On 26.01.21 12:14, Guoqing Jiang wrote:
Hi Donald,
On 1/26/21 10:50, Donald Buczek wrote:
[...]
diff --git a/drivers/md/md.c b/drivers/md/md.c
index 2d21c298ffa7..f40429843906 100644
--- a/drivers/md/md.c
+++ b/drivers/md/md.c
@@ -4687,11 +4687,13 @@ action_store(struct mddev *mddev, const char *page, size_t len)
clear_bit(MD_RECOVERY_FROZEN, &mddev->recovery);
if (test_bit(MD_RECOVERY_RUNNING, &mddev->recovery) &&
mddev_lock(mddev) == 0) {
+ set_bit(MD_ALLOW_SB_UPDATE, &mddev->flags);
flush_workqueue(md_misc_wq);
if (mddev->sync_thread) {
set_bit(MD_RECOVERY_INTR, &mddev->recovery);
md_reap_sync_thread(mddev);
}
+ clear_bit(MD_ALLOW_SB_UPDATE, &mddev->flags);
mddev_unlock(mddev);
}
} else if (test_bit(MD_RECOVERY_RUNNING, &mddev->recovery))

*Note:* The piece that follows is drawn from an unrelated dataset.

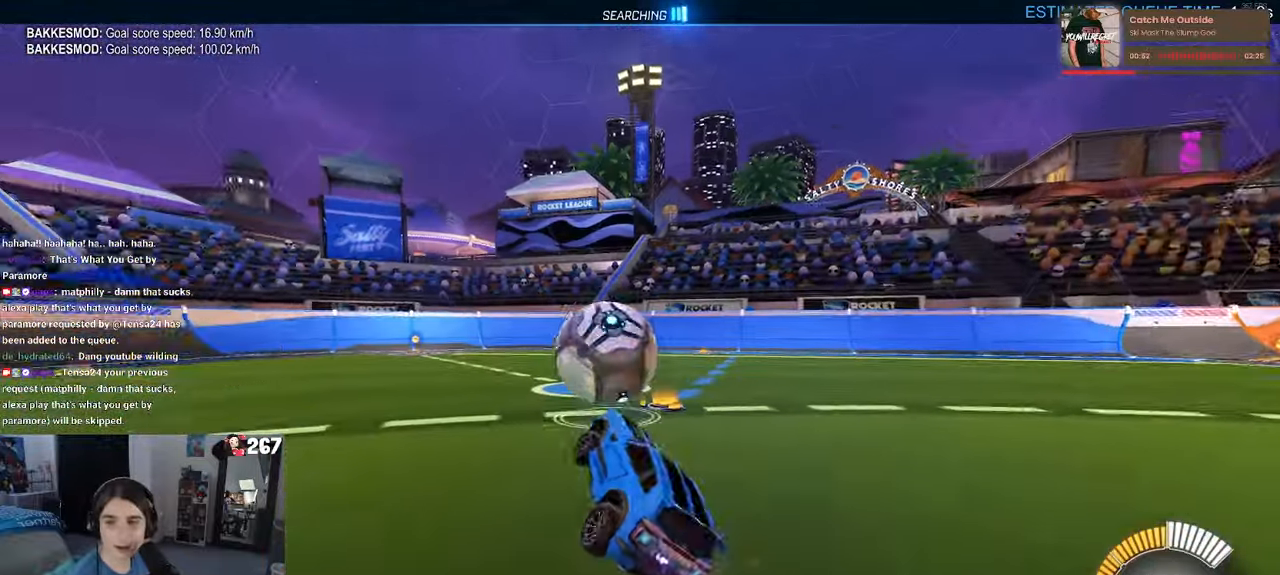
{"buttons": [], "left_stick": "left", "right_stick": "center", "events": [[467, "left_stick", "left"]]}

Yes, it could break the deadlock issue, but I am not sure if it is the right way given we only set ALLOW_SB_UPDATE in suspend which makes sense since the io will be quiesced, but write idle action can't guarantee the similar thing.

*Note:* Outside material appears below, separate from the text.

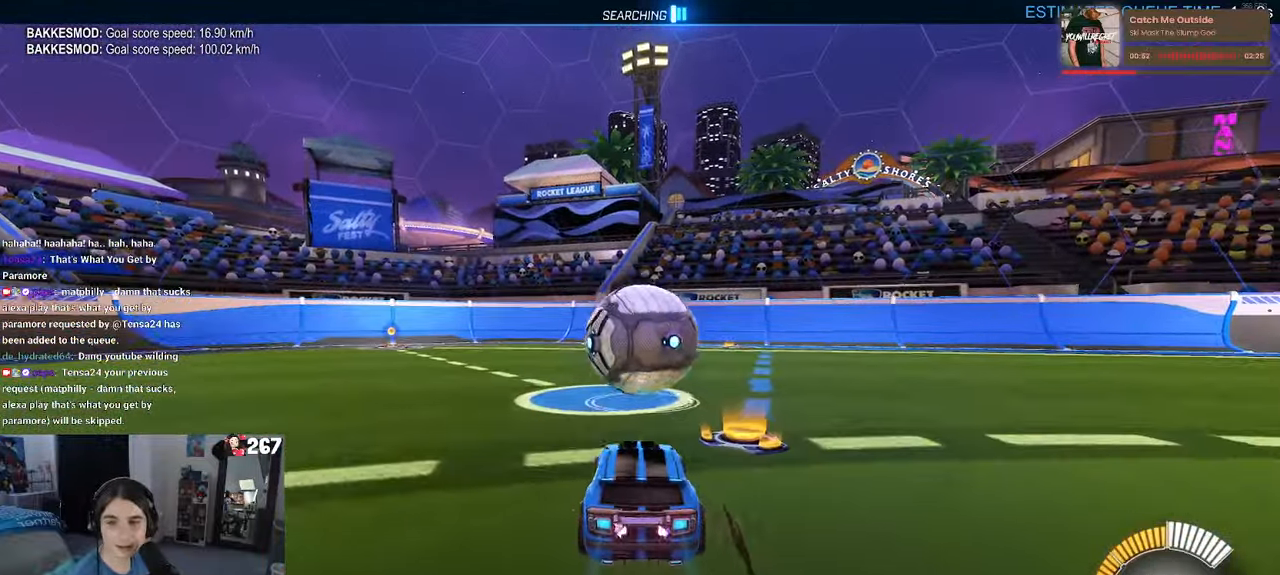
{"buttons": [], "left_stick": "right", "right_stick": "center", "events": [[200, "left_stick", "center"], [284, "left_stick", "right"]]}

Thinking (and documenting) MD_ALLOW_SB_UPDATE as "the holder of reconfig_mutex promises not to make any changes which would exclude superblocks from being written" might make it easier to accept the usage.
I am not sure it is safe to set the flag here since write idle can't prevent IO from fs while mddev_suspend can guarantee that.
I prefer to make resync thread not wait forever here.
[...]
- sh = raid5_get_active_stripe(conf, new_sector, previous,
+ sh = raid5_get_active_stripe(conf, new_sector, previous, 0,
Mistake here (fourth argument added instead of third)
Thanks for checking.
[...]
Unfortunately, this patch did not fix the issue.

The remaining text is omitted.